A target is the test item in a priming task; of interest is whether prior experience facilitates (primes) a decision about the target.

Target in the psychology context often refers to the specific focus or object of a psychological intervention, study, or theory. In therapeutic settings, a target might be a particular behavior, thought pattern, or emotional response that needs modification or attention. In research, the target could be a specific demographic group, psychological variable, or experimental condition.

Description

In psychology, targeting is an essential component of effective practice and research. It involves identifying and specifying the particular aspects of human behavior or cognitive processes that are under investigation or treatment. This focus helps in precisely understanding and addressing the issues or phenomena of interest.

Application Areas

Targets are crucial across various areas of psychology:

  • Clinical Psychology: Identifying specific symptoms or maladaptive behaviors that are the focus of treatment.
  • Educational Psychology: Targeting particular learning outcomes or educational needs that require intervention.
  • Social Psychology: Focusing on specific attitudes, behaviors, or group dynamics in social interactions.

Well-Known Examples

Examples of targets in different psychological contexts include:

  • In cognitive-behavioral therapy (CBT), the target might be specific irrational beliefs or negative thought patterns that contribute to a client’s emotional distress.
  • In a research study on stress reduction, the target could be levels of cortisol in the body or self-reported stress scores before and after intervention.

Treatment and Risks

Effective targeting in therapy or research ensures that interventions are relevant and tailored to the specific needs or questions at hand. However, poorly defined or misidentified targets can lead to ineffective treatments and inconclusive research outcomes.

Similar Terms

Related concepts include:

  • Objective, which often refers to the broader goals set within a psychological intervention or research study.
  • Focus, a term used to describe the central point of attention in therapeutic and research settings.

Weblinks

Articles with 'Target' in the title

  • Target hardening: Target hardening refers to the reduction in criminal opportunity, generally through the use of physical barriers, architectural design, and enhanced security measures, of a particula- r location
  • Target-based expectancy: A Target-based expectancy refers to expectation about a person based on his or her past actions, such as expecting someone to go to the beach on vacation because he or she has always gone to the beach in the past
  • Target-present lineup: Target-present lineup refers to a (police) lineup in which the person who committed the Crime is one of the lineup members.
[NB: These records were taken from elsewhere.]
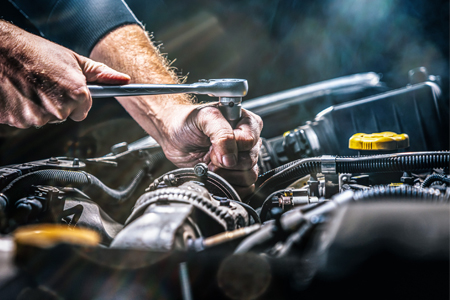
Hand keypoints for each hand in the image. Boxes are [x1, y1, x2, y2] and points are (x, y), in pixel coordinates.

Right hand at [0, 21, 129, 127]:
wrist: (0, 50)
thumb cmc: (37, 52)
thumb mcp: (74, 60)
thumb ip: (101, 74)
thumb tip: (124, 80)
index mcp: (77, 94)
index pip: (83, 111)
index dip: (75, 99)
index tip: (64, 87)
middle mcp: (59, 109)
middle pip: (64, 116)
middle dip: (57, 103)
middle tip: (44, 83)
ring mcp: (37, 117)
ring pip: (45, 119)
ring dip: (38, 107)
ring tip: (29, 85)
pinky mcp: (17, 121)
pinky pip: (25, 120)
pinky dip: (22, 109)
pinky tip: (18, 93)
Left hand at [158, 104, 262, 197]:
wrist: (173, 135)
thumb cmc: (188, 121)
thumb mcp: (205, 117)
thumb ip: (222, 133)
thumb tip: (231, 158)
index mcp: (246, 122)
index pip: (249, 141)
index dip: (231, 147)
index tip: (213, 145)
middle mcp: (247, 142)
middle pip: (250, 160)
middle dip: (226, 162)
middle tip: (210, 155)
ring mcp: (241, 159)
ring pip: (249, 176)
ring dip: (227, 175)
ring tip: (211, 165)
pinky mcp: (235, 175)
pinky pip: (245, 187)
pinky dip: (229, 185)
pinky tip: (216, 176)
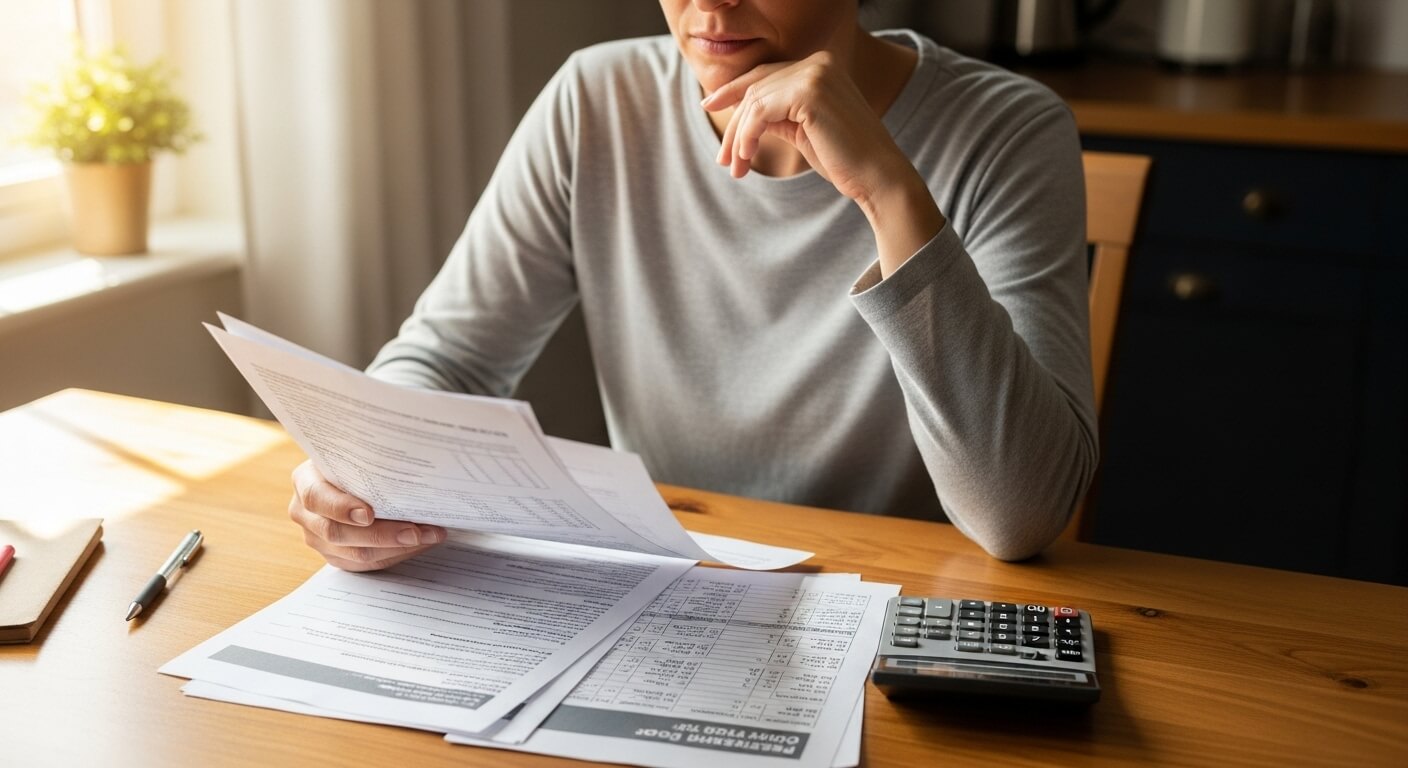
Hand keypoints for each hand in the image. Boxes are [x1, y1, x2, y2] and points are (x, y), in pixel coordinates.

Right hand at [288, 460, 445, 571]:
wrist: (346, 473)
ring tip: (429, 536)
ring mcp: (317, 539)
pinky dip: (395, 555)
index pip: (316, 498)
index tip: (369, 514)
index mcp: (305, 482)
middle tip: (415, 532)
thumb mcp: (354, 452)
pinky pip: (366, 564)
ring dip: (397, 548)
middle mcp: (305, 514)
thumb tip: (411, 465)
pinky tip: (419, 544)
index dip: (341, 508)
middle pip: (338, 533)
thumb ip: (368, 459)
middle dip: (382, 535)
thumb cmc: (355, 460)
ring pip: (355, 554)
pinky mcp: (335, 556)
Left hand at [701, 51, 943, 277]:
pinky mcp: (809, 92)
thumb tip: (741, 114)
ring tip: (734, 167)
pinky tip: (745, 157)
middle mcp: (818, 62)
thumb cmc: (843, 159)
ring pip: (755, 101)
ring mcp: (815, 74)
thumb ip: (777, 114)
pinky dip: (747, 136)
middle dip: (734, 125)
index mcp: (820, 66)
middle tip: (722, 160)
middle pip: (756, 88)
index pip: (765, 74)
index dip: (733, 89)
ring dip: (738, 137)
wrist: (876, 176)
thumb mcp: (802, 130)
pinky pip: (760, 112)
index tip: (708, 105)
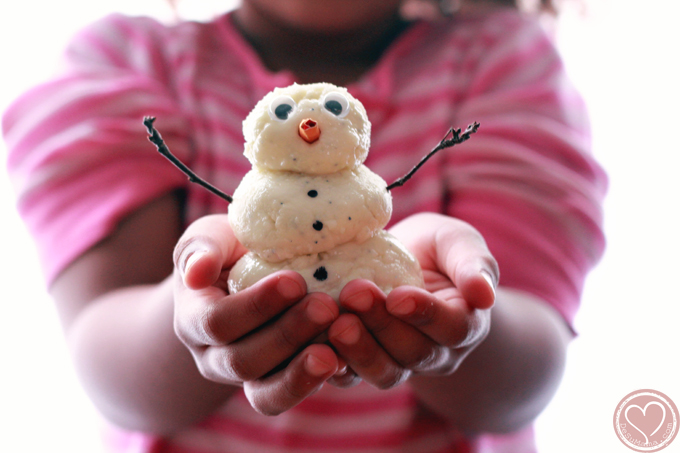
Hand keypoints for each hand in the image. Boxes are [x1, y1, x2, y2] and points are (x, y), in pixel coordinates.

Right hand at [172, 214, 340, 414]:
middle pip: (243, 361)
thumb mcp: (213, 236)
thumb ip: (201, 248)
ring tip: (334, 352)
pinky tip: (344, 360)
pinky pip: (294, 394)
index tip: (295, 281)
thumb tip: (197, 273)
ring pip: (266, 392)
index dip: (256, 306)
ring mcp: (246, 378)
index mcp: (193, 321)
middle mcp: (214, 358)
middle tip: (327, 307)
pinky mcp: (279, 385)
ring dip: (301, 372)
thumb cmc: (231, 249)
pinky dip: (318, 382)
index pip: (217, 322)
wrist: (250, 274)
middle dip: (287, 335)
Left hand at [327, 212, 497, 388]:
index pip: (452, 328)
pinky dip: (333, 364)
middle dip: (382, 325)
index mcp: (463, 324)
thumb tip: (484, 294)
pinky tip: (314, 341)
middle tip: (354, 295)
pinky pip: (350, 376)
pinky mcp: (363, 365)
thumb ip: (473, 265)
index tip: (398, 296)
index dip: (425, 315)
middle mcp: (435, 353)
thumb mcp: (458, 244)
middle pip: (413, 352)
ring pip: (383, 371)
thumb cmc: (437, 251)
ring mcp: (399, 363)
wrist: (405, 265)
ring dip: (358, 349)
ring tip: (335, 322)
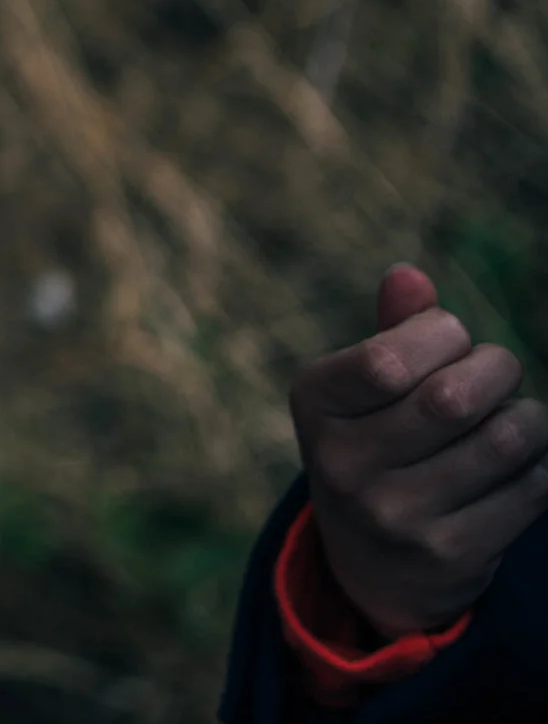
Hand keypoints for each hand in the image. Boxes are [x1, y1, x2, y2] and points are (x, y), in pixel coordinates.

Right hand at [291, 263, 547, 637]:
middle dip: (498, 368)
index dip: (442, 334)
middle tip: (498, 372)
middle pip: (454, 398)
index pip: (389, 359)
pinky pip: (533, 488)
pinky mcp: (449, 552)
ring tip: (515, 418)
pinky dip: (541, 464)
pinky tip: (519, 465)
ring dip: (530, 417)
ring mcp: (394, 515)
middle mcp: (342, 464)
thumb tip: (408, 274)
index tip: (449, 339)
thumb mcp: (365, 389)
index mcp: (314, 404)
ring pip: (504, 440)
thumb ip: (391, 331)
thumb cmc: (378, 444)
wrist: (373, 564)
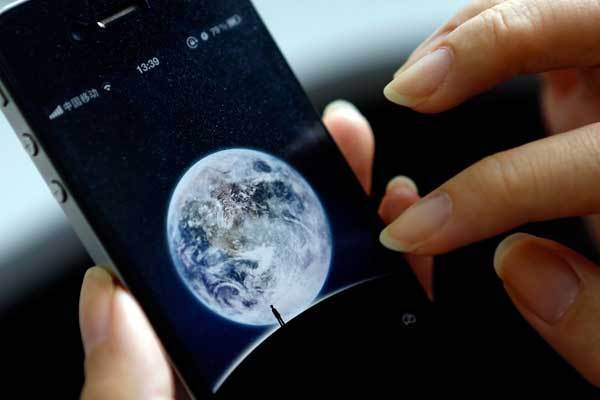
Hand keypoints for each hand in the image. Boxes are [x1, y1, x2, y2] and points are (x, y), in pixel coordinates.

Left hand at [79, 101, 426, 398]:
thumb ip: (119, 386)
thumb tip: (107, 296)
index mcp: (197, 362)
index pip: (215, 268)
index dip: (235, 208)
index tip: (252, 155)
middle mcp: (261, 357)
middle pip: (291, 260)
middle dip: (315, 193)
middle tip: (328, 139)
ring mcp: (319, 369)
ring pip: (351, 286)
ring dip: (369, 227)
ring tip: (379, 178)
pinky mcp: (372, 378)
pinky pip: (395, 327)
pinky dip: (411, 286)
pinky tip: (415, 246)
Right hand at [380, 0, 599, 385]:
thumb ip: (596, 321)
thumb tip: (517, 265)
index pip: (578, 167)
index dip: (484, 196)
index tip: (415, 230)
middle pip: (580, 23)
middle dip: (485, 48)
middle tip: (409, 92)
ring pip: (548, 5)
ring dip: (468, 32)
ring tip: (413, 81)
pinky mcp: (592, 69)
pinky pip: (536, 15)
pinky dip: (475, 30)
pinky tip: (441, 62)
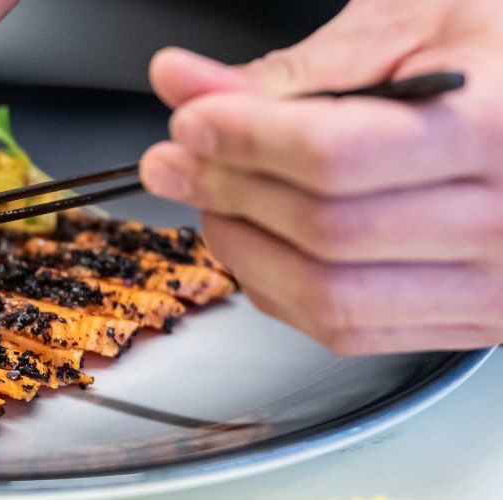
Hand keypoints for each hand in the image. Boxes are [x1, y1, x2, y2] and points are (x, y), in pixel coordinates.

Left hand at [140, 0, 502, 353]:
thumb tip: (183, 83)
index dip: (244, 140)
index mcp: (495, 130)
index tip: (192, 121)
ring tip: (212, 198)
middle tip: (180, 158)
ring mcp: (489, 286)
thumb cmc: (495, 58)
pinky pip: (346, 331)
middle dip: (227, 191)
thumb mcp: (408, 27)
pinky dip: (278, 290)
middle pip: (322, 231)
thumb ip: (294, 70)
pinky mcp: (464, 321)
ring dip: (243, 248)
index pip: (334, 156)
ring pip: (328, 298)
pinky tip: (255, 241)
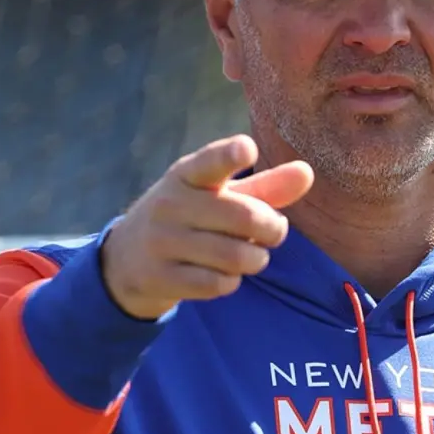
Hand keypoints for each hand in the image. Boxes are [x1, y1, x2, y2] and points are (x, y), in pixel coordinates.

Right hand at [99, 134, 313, 319]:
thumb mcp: (219, 194)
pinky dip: (231, 282)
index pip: (209, 162)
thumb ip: (265, 186)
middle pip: (243, 217)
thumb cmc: (189, 216)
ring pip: (234, 257)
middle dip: (272, 229)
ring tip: (252, 256)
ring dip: (255, 260)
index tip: (247, 149)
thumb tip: (307, 172)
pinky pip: (217, 284)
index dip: (229, 155)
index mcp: (186, 174)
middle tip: (274, 232)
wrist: (126, 258)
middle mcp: (171, 204)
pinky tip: (224, 275)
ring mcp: (162, 241)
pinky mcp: (161, 276)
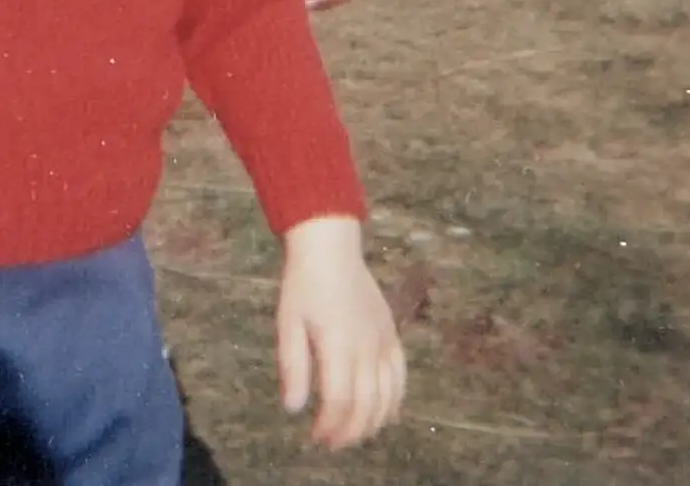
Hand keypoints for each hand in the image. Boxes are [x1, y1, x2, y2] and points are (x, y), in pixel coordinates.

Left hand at [276, 217, 404, 450]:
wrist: (330, 248)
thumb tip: (294, 409)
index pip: (339, 401)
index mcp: (338, 344)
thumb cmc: (303, 284)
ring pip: (387, 397)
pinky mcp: (392, 335)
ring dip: (372, 423)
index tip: (315, 437)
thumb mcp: (288, 323)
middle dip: (349, 432)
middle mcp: (367, 347)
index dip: (329, 426)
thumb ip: (293, 367)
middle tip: (331, 442)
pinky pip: (401, 376)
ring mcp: (384, 341)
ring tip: (353, 433)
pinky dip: (395, 401)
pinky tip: (383, 414)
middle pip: (365, 405)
In the psychology context, a target-present lineup is a type of lineup used in eyewitness identification procedures
  • Clinical targets approach: Clinical targets approach refers to one of four (4) approaches to intuitive-logical clinical thinking at Step 2 of the inverted pyramid method of case conceptualization

Summary

In psychology, a target refers to the specific focus of a psychological intervention, study, or theoretical framework. Accurately identifying and defining the target is critical for effective therapy and meaningful research outcomes, ensuring that efforts are directly addressing the most relevant and impactful aspects of psychological phenomena.